再び彼女は独り身となり、今度は尼崎南部の中心地のひとつ出屋敷駅周辺に出没するようになった。このあたりは売春宿や連れ込み宿があり、夜になると酒臭い労働者たちであふれ返った。美代子は川辺にある連れ込み宿を借りて手下の女三人を雇い、行き交う男たちに声をかけては売春を斡旋していた。前出の同級生はたまたま川の近くで美代子に声をかけられ、「安うしとくで」と言われたらしい。
もし彼女が容姿に自信があり、男にこびる術を知っていたら自ら体を売っていたかもしれない。だが、彼女は十代半ばで自分に女としての魅力がないことを認め、他人の体で春を売る道を選んだ。

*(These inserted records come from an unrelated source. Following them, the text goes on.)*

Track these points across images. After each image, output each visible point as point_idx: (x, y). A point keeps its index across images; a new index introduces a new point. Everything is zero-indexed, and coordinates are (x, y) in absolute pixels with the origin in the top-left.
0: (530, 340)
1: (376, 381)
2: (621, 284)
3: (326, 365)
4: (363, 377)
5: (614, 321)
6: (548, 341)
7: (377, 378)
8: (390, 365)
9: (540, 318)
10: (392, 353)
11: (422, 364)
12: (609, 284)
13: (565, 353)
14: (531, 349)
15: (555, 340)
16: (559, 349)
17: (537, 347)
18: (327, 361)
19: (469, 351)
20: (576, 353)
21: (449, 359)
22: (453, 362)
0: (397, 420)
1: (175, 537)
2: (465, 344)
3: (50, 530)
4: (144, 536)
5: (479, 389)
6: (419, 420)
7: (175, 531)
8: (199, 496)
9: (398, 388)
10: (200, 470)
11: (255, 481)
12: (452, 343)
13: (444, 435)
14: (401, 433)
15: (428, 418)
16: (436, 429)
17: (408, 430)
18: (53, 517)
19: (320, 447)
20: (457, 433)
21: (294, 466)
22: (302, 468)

幼い頃から母のしていた夜の商売や父の遊郭での放蕩を見てきた影響もあった。十九歳の時、彼女は十六歳の少女に対する売春強要で逮捕されている。
美代子は二十歳を越えて、気の弱い同級生と二度目の結婚をしたが、これもまた長続きしなかった。連日のように仲間を家に引き込んでは深夜まで騒ぎつづけていたため、出ていかれてしまったのだ。
この二度目の離婚は、彼女の胸に一生残る傷を与えたようだ。彼女はその後一度も正式な結婚をせず、幼馴染との関係も絶ち、地下の世界に潜り込んでしまうのである。